▸ Vorliegender Text:
★ ★ ★ ★

Was bedeutet Kultur den MusikerInnen, Komponisten und Filmern in Bagdad?

Vielleicht kann man das am besten in den Worten Ranyas, der jungen Hornistin des Irakischen Symphonie Orchesters, ausdrücken: «Musik ist mein Leben! Ohne meine Musik hätte ich die letzten Jahre hier in Bagdad nicht überlebt.»  Dem muss man, glaube ich, nichts mehr hinzufügen. 

Auftritte nur in halbprivatem Rahmen

Die Kulturschaffenden und Musikerinnen, welche sie in ihrem Film vorstellen, sind alle Repression und Gewalt ausgesetzt. Aus welchen Gründen?

★ ★ ★ ★

▸ Gegebene Daten:
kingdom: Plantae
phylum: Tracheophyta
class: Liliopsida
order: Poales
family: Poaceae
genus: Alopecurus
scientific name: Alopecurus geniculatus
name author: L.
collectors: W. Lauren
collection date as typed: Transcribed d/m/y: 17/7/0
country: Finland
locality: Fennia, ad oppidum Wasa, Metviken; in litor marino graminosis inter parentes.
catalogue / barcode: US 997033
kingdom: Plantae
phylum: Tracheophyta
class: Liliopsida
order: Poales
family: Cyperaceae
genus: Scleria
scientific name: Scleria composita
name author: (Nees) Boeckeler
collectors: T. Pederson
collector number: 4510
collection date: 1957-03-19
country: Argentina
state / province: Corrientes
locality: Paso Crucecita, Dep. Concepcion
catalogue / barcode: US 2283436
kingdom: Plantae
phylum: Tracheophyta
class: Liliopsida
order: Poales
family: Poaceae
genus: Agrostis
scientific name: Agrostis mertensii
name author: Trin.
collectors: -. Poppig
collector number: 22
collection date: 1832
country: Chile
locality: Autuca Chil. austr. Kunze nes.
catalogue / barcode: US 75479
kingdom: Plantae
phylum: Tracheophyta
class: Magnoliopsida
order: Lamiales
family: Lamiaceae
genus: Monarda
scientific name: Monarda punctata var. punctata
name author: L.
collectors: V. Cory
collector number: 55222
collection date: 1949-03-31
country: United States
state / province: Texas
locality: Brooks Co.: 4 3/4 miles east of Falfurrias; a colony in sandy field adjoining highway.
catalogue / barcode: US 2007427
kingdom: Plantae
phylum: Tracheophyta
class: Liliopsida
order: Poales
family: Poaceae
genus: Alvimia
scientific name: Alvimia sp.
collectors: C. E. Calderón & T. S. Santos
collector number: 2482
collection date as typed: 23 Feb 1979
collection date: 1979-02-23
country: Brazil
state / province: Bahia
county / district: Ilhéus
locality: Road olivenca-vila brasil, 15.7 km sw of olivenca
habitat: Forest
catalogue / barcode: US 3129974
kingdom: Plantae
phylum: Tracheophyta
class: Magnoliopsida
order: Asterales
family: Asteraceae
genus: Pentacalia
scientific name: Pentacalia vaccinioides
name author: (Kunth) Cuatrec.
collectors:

★ ★ ★ ★

▸ Aufgabe 1: In welchem Orchester spielt Ranya laut dem Text über Kultur in Bagdad?
▸ Aufgabe 2: Schreiben Sie aus dem Text über Kultur in Bagdad den Abschnitt wortgetreu ab, dessen Anfang die Worte „Was bedeutet Kultur“ enthält und der mit „nichts mehr hinzufügen.“ endet.

▸ Antwortfeld 1: Im Irakischen Symphonie Orchester, dort ist sie Hornistin.

▸ Antwortfeld 2:
Was bedeutet Kultur den MusikerInnen, Komponisten und Filmern in Bagdad?

Vielleicht kann man das am besten in den Worten Ranyas, der jungen Hornistin des Irakischen Symphonie Orchesters, ausdrücken: «Musik ist mein Leben! Ohne meine Musik hätte ich die letzten Jahre hier in Bagdad nicht überlebt.»  Dem muss man, glaube ich, nichts mehr hinzufügen.